Fenómenos inexplicables
Narciso Ibáñez Serrador consiguió la fama gracias a su concurso Un, dos, tres, responda otra vez. Pero antes frecuentó el género fantástico con una serie de televisión, Historias para no dormir, y un largometraje, La residencia.
Tal vez por eso ha decidido mezclar su afición al cine de terror y a los concursos televisivos ofreciéndonos El semáforo (los viernes en TVE-1, a las 22.15), un híbrido apasionante que puede definirse tranquilamente como una secuela del clásico de Tod Browning Freaks.

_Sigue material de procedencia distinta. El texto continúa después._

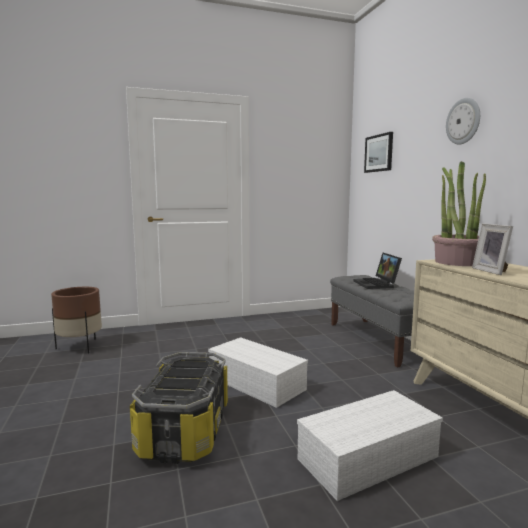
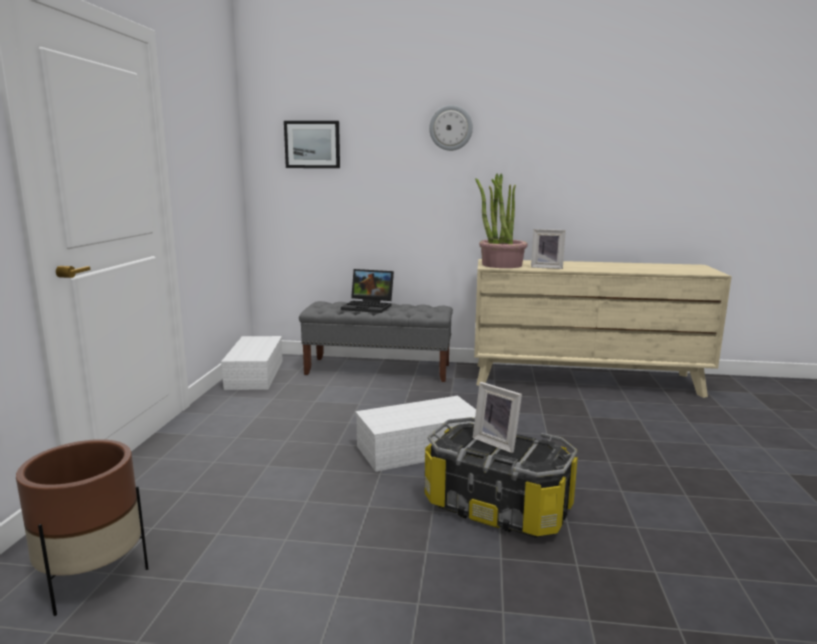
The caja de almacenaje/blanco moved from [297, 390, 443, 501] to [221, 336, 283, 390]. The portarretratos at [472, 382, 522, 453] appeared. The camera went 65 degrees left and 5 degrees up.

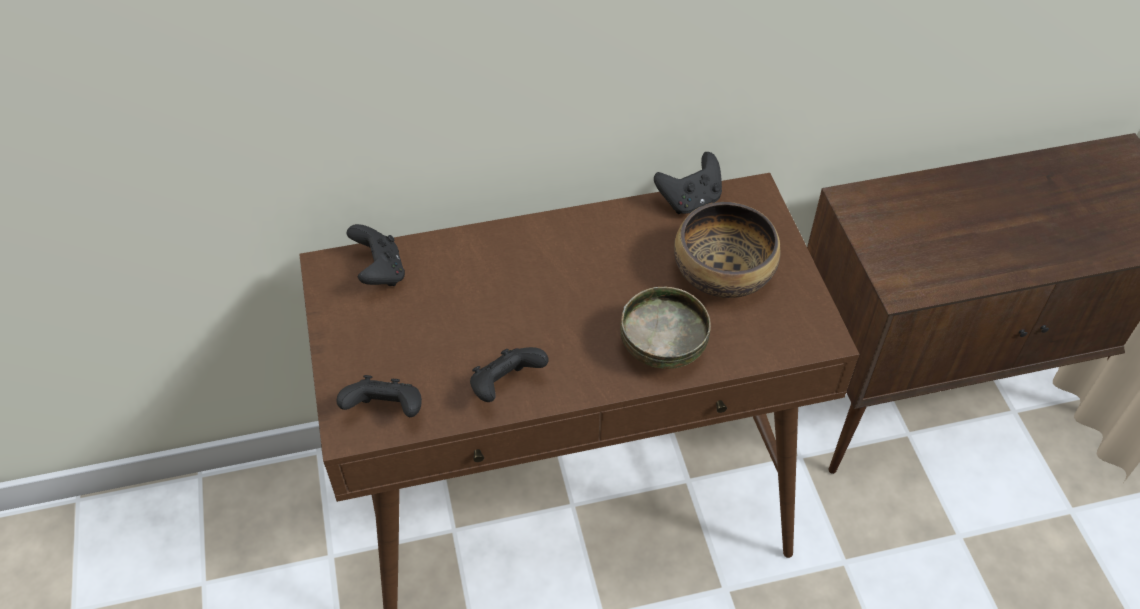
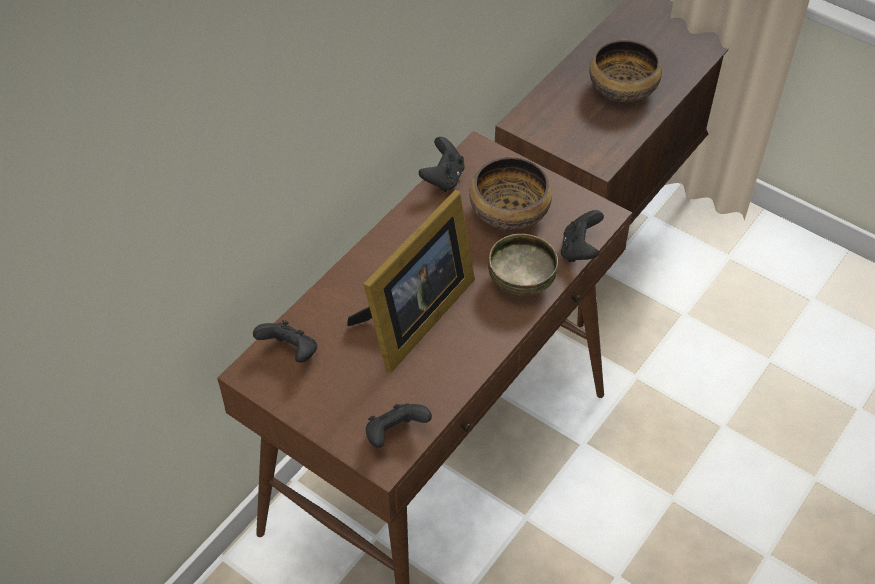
The portarretratos at [347, 190, 475, 373] appeared. The mando de consola/negro moved from [470, 347, 549, 402] to [561, 210, 604, 262]. The cuenco at [589, 40, 662, 102] appeared. The camera went 40 degrees left and 0 degrees up.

Si en la película de Browning los protagonistas eran unos fenómenos de circo, en El semáforo los concursantes son ciudadanos aparentemente normales que quieren dar rienda suelta en público a una pulsión artística que una sociedad hostil se ha encargado de reprimir durante años. Con ellos debe bregar semana a semana Jordi Estadella a razón de nueve genios por programa. Cada uno de ellos hace lo que ha venido a hacer (cantar, recitar poesías, improvisar unos juegos de manos), y es el público, con sus aplausos o sus abucheos, el que decide quién pasa el examen. El triunfador se lleva un millón de pesetas, cifra no muy espectacular, pero que, a tenor de lo visto en la primera emisión de El semáforo, resulta más que razonable.
Las estrellas indiscutibles del programa del viernes fueron un policía municipal de las islas Canarias que tocaba la trompeta y el saxo sustituyendo esos instrumentos por un peine y una servilleta de papel, y una venerable anciana de 87 años que se marcó una pícara versión del celebrado cuplé La chica del 17 acompañándose a sí misma al piano con un estilo digno del gran Jerry Lee Lewis.
El resto de los concursantes merecía figurar en la escudería de Broadway Danny Rose: un caballero que perpetraba El himno a la alegría, un dúo de canción española que ejecutaba El porompompero, una señorita miope recitando La saeta, un señor bajito disfrazado de Rocío Jurado... Los insertos de un Jordi Estadella pasmado ante lo que veía en el estudio resumían a la perfección el sentir popular: nadie podía apartar los ojos de aquel fascinante horror humano.
La abuelita cupletera fue quien se llevó el millón a casa, con lo que a los gatos y palomas de su barrio madrileño no les va a faltar comida en años. Hay que reconocer que la ancianita se ganó al público desde el principio, pero es de lamentar que se quedara sin premio el agente Parada: un hombre que se presenta en un plató uniformado y con gafas de sol, se declara "sibarita del rock y del jazz" y toca el peine y la servilleta con tanto arte merecía llevarse a su isla algo más que el expediente que sin duda se le abrirá por deshonrar el uniforme en público.
Desde aquí, felicidades a Chicho por este impactante catálogo de fenómenos inexplicables y a Jordi Estadella por sumarse al disparate con un tronío digno del malogrado Joaquín Prat.